La relación de Iván con la cerámica comenzó de manera orgánica. Desde pequeño, experimentaba con materiales en su hogar y visitaba museos, lo que alimentó su curiosidad artística. No obstante, su camino hacia el arte no fue inmediato; primero exploró diversas opciones académicas como psicología y arquitectura. Fue una conversación fortuita con una compañera de diseño industrial la que despertó su interés por los talleres artísticos, revelando un mundo que lo atrapó.

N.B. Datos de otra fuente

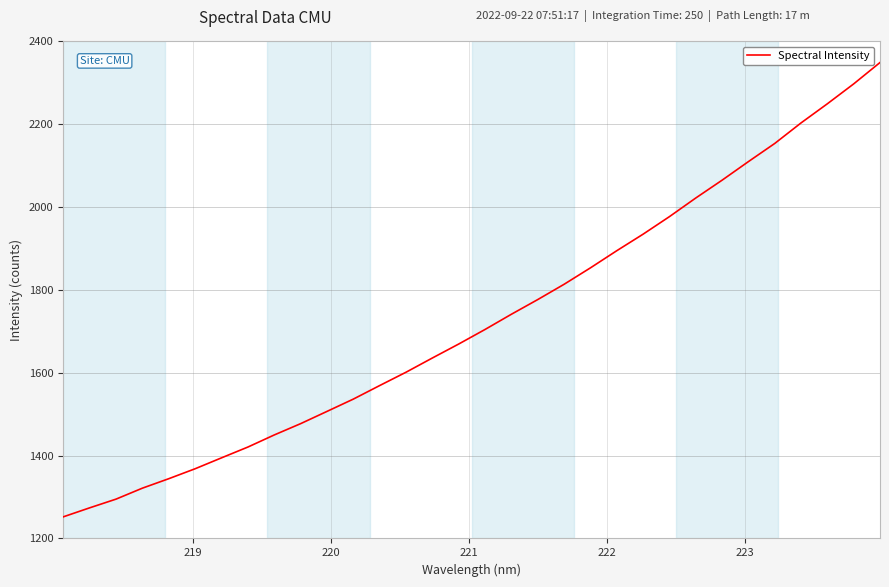

What is the difference between the maximum and minimum values?

1095.9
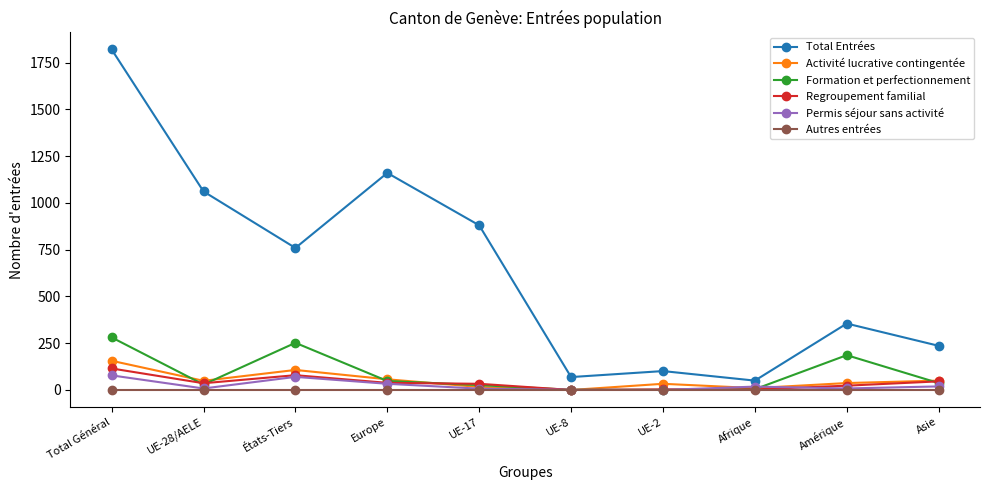

True or false: Formation et perfectionnement has more than 1 points higher than both neighbors.

True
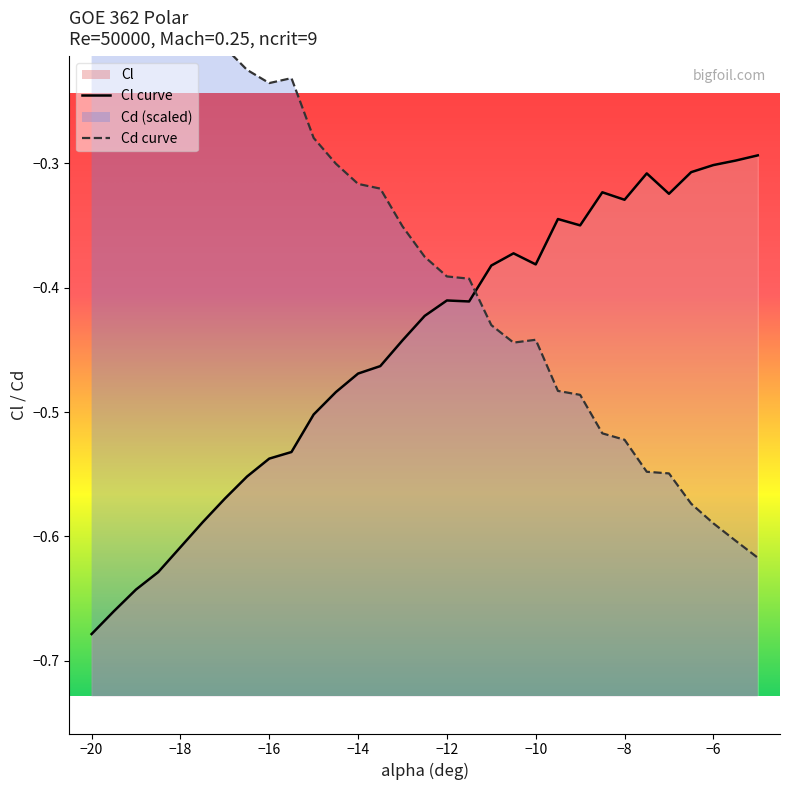

The Cl series shows -0.4 at 29. True or false?

False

Aunque su elección académica no lo condujo directamente al arte, con el tiempo, esa incertidumbre se transformó en un enfoque claro hacia la escultura. Un negocio de galería y tiempo como catedrático reforzaron su deseo de contribuir al mundo del arte. Creamos Sintagma, una galería que inicialmente funcionó físicamente, pero ahora opera en el ámbito digital, brindando apoyo a otros creativos.
Iván también subrayó la importancia de la colaboración entre artistas. Un encuentro clave fue con Carmen Rosales, quien le propició nuevas oportunidades de aprendizaje y conexión con otros ceramistas. Afirmó que la relación que surge entre los artesanos y sus piezas es única, ya que el proceso creativo está tan ligado a la identidad del creador como al producto final.
Actualmente, Hernández continúa buscando maneras de fortalecer la comunidad de artistas en Toluca, ofreciendo su taller como un espacio de encuentro e inspiración.